GIVEN RECORDS »

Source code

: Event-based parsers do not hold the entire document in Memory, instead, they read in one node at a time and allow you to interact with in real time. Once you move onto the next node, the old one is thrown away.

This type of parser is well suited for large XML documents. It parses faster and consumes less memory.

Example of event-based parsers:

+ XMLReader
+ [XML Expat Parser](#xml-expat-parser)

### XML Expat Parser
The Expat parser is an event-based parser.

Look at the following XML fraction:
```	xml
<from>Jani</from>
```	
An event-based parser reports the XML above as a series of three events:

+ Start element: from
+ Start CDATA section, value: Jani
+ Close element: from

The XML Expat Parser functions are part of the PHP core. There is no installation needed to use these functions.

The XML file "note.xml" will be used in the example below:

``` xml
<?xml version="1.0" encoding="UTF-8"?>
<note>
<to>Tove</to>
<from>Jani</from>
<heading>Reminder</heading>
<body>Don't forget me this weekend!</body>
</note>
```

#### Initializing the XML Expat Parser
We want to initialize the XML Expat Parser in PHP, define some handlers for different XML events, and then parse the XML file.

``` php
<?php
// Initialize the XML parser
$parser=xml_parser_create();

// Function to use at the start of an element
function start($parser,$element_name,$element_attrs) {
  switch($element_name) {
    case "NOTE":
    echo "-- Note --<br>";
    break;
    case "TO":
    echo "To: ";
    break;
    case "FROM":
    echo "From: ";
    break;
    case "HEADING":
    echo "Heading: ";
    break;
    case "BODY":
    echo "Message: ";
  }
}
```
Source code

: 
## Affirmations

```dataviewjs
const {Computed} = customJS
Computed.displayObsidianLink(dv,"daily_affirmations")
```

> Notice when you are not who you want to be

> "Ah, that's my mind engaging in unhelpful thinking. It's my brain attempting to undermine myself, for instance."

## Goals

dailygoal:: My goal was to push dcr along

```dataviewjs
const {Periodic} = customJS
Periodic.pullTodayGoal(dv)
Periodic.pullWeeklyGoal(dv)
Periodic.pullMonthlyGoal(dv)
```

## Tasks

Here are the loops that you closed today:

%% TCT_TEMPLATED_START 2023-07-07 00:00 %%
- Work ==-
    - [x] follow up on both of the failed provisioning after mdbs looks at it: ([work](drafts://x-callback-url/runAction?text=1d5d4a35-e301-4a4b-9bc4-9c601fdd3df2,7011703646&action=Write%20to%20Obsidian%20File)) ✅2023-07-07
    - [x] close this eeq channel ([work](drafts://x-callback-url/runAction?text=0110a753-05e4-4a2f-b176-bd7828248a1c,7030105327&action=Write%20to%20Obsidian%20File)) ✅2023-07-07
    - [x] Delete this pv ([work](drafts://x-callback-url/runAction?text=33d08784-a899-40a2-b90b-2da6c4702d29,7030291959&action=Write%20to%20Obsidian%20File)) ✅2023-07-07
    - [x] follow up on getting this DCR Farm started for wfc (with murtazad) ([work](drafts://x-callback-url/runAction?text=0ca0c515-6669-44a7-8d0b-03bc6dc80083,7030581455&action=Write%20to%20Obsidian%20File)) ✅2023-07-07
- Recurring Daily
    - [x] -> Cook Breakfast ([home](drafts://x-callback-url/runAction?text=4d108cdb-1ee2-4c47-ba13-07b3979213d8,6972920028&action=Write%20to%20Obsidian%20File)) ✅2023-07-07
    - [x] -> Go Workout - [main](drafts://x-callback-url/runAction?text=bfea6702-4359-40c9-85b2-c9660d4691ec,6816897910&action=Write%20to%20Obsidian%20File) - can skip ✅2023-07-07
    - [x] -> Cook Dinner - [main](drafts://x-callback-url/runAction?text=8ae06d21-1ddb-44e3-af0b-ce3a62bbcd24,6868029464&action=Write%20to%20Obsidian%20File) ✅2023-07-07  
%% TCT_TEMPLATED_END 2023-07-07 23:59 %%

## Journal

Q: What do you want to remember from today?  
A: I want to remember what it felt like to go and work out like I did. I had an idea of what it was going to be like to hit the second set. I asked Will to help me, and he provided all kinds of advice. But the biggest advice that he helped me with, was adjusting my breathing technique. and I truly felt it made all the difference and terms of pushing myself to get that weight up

REQUIRED WORK »
For each line of the material that contains the word "remember", make a copy.

THE ANSWER »
Q: What do you want to remember from today?  
A: I want to remember what it felt like to go and work out like I did. I had an idea of what it was going to be like to hit the second set. I asked Will to help me, and he provided all kinds of advice. But the biggest advice that he helped me with, was adjusting my breathing technique. and I truly felt it made all the difference and terms of pushing myself to get that weight up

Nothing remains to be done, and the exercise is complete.